── WORKING DATA ──
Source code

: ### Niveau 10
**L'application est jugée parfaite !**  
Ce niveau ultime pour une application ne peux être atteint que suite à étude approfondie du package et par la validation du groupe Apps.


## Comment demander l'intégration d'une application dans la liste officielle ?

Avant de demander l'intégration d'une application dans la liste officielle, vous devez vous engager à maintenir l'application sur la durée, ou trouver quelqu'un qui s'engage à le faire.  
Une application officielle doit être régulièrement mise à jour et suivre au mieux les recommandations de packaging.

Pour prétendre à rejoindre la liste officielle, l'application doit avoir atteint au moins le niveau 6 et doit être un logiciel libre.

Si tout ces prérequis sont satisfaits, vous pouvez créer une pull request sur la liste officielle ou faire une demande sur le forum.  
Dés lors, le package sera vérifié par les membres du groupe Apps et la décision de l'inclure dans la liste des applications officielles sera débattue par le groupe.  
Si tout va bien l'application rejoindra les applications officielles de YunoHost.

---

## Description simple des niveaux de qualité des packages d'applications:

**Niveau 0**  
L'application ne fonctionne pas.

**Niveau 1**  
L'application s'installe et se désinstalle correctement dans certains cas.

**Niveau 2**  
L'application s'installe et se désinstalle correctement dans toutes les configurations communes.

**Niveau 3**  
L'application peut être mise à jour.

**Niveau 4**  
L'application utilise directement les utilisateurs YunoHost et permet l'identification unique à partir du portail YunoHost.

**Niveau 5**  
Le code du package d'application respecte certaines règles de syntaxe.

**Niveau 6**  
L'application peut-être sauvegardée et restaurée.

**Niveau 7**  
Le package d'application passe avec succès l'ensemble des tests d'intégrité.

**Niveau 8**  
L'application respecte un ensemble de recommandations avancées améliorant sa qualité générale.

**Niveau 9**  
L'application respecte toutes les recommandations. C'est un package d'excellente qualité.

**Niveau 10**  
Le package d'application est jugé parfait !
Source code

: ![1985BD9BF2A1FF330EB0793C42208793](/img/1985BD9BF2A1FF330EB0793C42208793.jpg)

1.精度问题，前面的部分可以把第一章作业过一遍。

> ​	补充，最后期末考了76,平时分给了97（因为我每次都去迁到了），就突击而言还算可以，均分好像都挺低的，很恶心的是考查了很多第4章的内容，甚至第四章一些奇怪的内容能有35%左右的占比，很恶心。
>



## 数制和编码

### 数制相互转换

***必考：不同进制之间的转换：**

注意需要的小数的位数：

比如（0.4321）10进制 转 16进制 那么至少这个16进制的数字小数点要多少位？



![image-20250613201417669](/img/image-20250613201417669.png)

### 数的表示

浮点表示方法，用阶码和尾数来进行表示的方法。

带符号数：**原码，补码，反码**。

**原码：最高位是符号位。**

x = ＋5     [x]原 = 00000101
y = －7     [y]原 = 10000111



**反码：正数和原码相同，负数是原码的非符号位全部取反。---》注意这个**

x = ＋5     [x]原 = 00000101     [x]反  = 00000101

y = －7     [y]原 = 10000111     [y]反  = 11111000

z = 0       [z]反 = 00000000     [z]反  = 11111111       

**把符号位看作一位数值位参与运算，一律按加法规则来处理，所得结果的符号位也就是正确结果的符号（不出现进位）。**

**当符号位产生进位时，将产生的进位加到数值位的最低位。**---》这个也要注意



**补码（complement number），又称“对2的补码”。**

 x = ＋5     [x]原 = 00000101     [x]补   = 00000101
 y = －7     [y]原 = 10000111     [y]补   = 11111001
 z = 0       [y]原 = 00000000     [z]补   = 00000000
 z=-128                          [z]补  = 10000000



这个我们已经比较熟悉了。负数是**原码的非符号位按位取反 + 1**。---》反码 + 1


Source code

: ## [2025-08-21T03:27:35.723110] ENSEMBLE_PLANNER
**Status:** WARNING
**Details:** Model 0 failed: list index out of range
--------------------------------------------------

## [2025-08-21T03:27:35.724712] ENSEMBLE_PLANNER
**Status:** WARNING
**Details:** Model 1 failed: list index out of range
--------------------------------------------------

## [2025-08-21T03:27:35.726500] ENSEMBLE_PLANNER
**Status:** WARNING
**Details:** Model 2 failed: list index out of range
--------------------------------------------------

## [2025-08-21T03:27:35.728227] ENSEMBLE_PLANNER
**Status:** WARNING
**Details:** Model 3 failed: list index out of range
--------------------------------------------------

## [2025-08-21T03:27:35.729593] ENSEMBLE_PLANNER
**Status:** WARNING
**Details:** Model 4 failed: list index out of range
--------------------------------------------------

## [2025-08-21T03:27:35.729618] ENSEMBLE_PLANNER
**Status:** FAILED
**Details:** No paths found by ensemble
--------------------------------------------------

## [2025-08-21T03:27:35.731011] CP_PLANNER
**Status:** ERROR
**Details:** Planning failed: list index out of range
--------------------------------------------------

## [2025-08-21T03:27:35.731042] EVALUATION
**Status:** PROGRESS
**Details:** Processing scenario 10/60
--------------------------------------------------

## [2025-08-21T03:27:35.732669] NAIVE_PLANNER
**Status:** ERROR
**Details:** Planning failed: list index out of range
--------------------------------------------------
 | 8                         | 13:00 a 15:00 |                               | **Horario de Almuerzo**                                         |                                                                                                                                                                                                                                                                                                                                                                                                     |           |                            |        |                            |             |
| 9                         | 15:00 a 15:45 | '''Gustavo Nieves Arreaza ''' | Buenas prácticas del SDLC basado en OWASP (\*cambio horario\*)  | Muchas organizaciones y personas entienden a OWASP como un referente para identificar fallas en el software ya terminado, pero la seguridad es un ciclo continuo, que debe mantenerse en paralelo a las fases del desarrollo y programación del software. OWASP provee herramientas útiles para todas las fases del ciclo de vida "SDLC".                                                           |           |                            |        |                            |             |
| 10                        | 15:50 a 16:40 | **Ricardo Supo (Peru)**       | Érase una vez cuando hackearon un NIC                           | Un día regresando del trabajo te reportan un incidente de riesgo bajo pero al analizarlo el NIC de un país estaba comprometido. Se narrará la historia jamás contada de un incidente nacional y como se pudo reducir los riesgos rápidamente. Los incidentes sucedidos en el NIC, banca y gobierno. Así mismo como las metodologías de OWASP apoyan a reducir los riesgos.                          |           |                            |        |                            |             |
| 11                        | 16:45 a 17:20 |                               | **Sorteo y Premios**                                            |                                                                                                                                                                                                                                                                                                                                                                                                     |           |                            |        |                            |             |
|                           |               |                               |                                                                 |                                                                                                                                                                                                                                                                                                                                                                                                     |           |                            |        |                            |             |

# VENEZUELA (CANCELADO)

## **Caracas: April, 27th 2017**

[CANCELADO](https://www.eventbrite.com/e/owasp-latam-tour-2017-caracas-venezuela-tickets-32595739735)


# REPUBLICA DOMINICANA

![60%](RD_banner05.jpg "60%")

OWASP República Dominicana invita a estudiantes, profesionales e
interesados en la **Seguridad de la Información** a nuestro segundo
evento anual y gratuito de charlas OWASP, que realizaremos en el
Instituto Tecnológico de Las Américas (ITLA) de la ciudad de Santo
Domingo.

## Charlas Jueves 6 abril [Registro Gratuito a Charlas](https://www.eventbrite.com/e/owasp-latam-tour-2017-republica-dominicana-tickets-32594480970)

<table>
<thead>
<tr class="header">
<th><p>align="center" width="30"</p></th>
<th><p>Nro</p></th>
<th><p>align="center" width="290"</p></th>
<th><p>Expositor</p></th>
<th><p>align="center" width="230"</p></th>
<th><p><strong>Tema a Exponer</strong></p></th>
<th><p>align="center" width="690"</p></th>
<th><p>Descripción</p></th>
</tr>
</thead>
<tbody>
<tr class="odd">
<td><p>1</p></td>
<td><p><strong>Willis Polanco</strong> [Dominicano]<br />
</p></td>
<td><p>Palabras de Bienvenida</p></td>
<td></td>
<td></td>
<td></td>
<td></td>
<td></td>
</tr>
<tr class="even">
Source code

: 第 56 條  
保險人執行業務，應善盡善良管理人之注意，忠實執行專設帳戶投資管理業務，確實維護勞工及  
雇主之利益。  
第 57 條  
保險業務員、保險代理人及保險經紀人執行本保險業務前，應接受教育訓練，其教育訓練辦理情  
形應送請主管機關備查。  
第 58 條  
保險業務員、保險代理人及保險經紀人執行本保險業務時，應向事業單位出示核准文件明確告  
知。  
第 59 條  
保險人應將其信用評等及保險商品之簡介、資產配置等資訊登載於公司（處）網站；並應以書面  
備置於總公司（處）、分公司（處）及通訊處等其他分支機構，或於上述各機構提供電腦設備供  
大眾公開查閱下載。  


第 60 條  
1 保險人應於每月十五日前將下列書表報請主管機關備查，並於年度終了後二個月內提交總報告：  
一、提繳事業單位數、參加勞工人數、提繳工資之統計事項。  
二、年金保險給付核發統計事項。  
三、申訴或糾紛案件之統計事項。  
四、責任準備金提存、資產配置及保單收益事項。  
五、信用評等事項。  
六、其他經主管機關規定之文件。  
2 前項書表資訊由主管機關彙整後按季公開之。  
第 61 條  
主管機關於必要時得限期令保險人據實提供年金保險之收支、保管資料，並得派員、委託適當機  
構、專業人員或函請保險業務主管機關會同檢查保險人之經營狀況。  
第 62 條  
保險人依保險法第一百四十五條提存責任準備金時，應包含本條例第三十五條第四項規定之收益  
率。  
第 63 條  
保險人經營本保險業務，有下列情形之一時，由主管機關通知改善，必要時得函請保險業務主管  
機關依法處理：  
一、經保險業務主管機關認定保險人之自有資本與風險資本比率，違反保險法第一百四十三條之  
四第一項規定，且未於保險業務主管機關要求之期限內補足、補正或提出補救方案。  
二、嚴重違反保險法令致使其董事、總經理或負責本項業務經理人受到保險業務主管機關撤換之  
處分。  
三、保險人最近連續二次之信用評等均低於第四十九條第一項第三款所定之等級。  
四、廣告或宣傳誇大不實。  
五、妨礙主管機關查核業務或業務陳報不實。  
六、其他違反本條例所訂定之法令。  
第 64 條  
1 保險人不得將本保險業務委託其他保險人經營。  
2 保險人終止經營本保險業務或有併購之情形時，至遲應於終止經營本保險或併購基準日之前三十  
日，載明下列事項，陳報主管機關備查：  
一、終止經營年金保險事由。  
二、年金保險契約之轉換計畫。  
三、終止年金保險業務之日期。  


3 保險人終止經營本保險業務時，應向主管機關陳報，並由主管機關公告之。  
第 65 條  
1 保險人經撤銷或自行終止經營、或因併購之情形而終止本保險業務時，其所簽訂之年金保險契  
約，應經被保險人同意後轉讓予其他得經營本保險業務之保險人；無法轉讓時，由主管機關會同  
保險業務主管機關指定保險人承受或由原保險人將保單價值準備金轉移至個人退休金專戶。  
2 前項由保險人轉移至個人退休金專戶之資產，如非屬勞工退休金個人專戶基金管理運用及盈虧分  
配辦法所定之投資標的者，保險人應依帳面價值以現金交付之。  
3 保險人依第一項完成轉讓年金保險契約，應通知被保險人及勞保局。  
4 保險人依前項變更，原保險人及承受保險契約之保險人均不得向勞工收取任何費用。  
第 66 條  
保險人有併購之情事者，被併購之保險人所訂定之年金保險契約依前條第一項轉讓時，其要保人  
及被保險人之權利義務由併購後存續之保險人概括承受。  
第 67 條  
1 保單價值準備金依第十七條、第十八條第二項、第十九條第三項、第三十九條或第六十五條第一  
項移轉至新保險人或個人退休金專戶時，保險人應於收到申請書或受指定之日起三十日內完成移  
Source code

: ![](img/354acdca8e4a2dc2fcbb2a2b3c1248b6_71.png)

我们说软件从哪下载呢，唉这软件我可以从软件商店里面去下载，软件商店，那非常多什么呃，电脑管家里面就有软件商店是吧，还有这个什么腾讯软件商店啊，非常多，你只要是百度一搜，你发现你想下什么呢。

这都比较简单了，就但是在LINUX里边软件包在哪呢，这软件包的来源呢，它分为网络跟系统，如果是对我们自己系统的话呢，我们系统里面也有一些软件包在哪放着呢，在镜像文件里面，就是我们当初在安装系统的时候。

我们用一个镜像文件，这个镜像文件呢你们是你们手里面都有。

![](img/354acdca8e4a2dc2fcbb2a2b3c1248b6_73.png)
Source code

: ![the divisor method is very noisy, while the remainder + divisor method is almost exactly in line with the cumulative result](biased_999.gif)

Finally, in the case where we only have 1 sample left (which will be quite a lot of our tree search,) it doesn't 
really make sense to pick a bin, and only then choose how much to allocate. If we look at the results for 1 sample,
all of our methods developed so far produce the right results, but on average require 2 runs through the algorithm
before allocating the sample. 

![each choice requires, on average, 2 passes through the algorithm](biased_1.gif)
───
[ACTIVITY]
Above are the entries. Quote exactly the lines from the one bearing "四、廣告或宣傳誇大不實。" through the one bearing "really make sense".

[SOLUTION TO THIS EXERCISE]
四、廣告或宣傳誇大不實。  
五、妨礙主管機關查核業務或業務陳報不實。  
六、其他違反本條例所訂定之法令。  
第 64 條  
1 保險人不得將本保險業務委託其他保險人經營。  
2 保險人終止經營本保險業務或有併購之情形時，至遲應於終止經營本保險或併購基準日之前三十  
日，載明下列事項，陳報主管機關備查：  
一、終止經營年金保險事由。  
二、年金保險契約之轉換計畫。  
三、終止年金保險業務之日期。  


3 保險人終止經營本保險業務時，應向主管機關陳報，並由主管機關公告之。  
第 65 條  
1 保險人經撤銷或自行終止經營、或因併購之情形而終止本保險業務時，其所簽訂之年金保險契  
約，應經被保險人同意後轉讓予其他得經營本保險業務之保險人；無法轉讓時，由主管機關會同  
保險業務主管機關指定保險人承受或由原保險人將保單價值準備金轉移至個人退休金專戶。  
2 前項由保險人轉移至個人退休金專戶之資產，如非屬勞工退休金個人專戶基金管理運用及盈虧分  
配辦法所定之投資標的者，保險人應依帳面價值以現金交付之。  
3 保險人依第一項完成轉讓年金保險契約，應通知被保險人及勞保局。  
4 保險人依前項變更，原保險人及承受保險契約之保險人均不得向勞工收取任何費用。  
第 66 條  
保險人有併購之情事者，被併購之保險人所訂定之年金保險契約依前條第一項轉讓時，其要保人  
及被保險人之權利義務由併購後存續之保險人概括承受。  
第 67 條  
1 保單價值準備金依第十七條、第十八條第二項、第十九條第三項、第三十九條或第六十五條第一  
項移轉至新保險人或個人退休金專戶時，保險人應於收到申請書或受指定之日起三十日內完成移  
Source code

: ![](img/354acdca8e4a2dc2fcbb2a2b3c1248b6_71.png)

我们说软件从哪下载呢，唉这软件我可以从软件商店里面去下载，软件商店，那非常多什么呃，电脑管家里面就有软件商店是吧，还有这个什么腾讯软件商店啊，非常多，你只要是百度一搜，你发现你想下什么呢。

这都比较简单了，就但是在LINUX里边软件包在哪呢，这软件包的来源呢，它分为网络跟系统，如果是对我们自己系统的话呢，我们系统里面也有一些软件包在哪放着呢，在镜像文件里面，就是我们当初在安装系统的时候。

我们用一个镜像文件，这个镜像文件呢你们是你们手里面都有。

![](img/354acdca8e4a2dc2fcbb2a2b3c1248b6_73.png)
Source code

: ![the divisor method is very noisy, while the remainder + divisor method is almost exactly in line with the cumulative result](biased_999.gif)

Finally, in the case where we only have 1 sample left (which will be quite a lot of our tree search,) it doesn't 
really make sense to pick a bin, and only then choose how much to allocate. If we look at the results for 1 sample,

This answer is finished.